Source data
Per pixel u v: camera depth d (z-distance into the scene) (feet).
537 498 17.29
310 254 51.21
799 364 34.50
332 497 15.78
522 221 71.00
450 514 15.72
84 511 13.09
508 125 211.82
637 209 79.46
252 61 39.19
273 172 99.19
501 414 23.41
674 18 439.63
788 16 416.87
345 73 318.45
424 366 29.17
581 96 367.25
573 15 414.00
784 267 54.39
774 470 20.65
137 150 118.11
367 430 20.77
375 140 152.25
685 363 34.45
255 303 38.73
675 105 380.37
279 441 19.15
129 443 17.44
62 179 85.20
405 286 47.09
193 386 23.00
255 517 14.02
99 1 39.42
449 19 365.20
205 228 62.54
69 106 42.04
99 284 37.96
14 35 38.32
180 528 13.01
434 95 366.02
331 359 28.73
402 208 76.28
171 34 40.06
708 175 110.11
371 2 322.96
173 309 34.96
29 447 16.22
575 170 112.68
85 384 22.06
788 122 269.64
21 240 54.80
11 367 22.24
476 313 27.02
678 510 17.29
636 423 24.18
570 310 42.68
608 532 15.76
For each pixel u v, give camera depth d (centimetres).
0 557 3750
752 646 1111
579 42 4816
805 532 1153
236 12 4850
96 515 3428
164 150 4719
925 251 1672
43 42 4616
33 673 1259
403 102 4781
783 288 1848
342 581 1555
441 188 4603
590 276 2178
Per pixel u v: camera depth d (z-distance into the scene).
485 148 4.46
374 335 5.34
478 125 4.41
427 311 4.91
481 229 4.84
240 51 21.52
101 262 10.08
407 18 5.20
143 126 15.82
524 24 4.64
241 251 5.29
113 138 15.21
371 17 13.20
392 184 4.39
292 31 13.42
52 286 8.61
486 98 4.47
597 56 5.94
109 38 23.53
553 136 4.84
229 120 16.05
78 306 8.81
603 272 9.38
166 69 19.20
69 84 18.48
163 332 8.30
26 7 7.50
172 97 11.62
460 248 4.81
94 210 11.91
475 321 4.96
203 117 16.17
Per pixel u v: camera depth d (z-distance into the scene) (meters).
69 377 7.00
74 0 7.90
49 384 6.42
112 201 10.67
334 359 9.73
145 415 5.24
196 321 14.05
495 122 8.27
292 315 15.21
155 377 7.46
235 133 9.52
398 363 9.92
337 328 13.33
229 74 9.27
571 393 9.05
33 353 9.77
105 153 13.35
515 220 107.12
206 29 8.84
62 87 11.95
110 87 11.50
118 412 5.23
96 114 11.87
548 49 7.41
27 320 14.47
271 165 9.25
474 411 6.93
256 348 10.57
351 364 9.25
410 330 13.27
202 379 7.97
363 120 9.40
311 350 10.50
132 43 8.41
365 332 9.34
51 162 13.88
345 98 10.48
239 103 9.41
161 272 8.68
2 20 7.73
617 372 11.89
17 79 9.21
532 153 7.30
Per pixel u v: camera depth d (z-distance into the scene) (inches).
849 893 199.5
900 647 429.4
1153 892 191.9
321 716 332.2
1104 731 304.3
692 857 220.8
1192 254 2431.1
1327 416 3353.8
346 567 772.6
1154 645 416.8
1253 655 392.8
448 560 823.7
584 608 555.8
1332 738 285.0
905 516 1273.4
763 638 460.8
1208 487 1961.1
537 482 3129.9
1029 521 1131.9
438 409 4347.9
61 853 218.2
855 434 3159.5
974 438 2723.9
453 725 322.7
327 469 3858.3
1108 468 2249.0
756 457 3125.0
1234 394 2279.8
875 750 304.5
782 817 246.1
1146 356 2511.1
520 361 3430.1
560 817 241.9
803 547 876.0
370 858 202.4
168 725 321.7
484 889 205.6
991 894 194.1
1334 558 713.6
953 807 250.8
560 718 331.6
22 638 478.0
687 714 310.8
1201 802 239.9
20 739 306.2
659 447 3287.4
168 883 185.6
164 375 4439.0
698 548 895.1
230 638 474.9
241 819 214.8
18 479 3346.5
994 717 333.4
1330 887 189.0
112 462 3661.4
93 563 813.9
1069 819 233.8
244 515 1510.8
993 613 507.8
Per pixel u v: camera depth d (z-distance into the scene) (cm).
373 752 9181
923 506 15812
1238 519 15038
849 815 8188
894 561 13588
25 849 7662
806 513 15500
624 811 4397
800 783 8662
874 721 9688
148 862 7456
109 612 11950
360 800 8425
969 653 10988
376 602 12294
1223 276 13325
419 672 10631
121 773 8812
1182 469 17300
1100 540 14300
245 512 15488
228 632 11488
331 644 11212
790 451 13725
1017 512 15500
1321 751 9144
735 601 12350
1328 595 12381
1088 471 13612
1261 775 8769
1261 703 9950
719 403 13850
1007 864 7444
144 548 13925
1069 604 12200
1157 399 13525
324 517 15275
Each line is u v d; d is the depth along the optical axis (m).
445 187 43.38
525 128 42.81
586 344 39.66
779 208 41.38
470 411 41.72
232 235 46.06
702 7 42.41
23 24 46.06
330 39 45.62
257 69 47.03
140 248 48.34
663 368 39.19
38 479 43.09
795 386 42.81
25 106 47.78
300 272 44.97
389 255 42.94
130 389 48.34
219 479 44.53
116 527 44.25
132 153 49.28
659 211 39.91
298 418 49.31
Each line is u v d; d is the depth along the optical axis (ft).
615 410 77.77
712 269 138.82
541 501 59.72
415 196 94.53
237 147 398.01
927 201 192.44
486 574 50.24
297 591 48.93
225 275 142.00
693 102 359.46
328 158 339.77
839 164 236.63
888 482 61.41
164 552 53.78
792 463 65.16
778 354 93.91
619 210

TASK DESCRIPTION :: In how many lines of the entries does "optical" appear? Reply with only the number.

ANSWER TO THE PROBLEM :: 2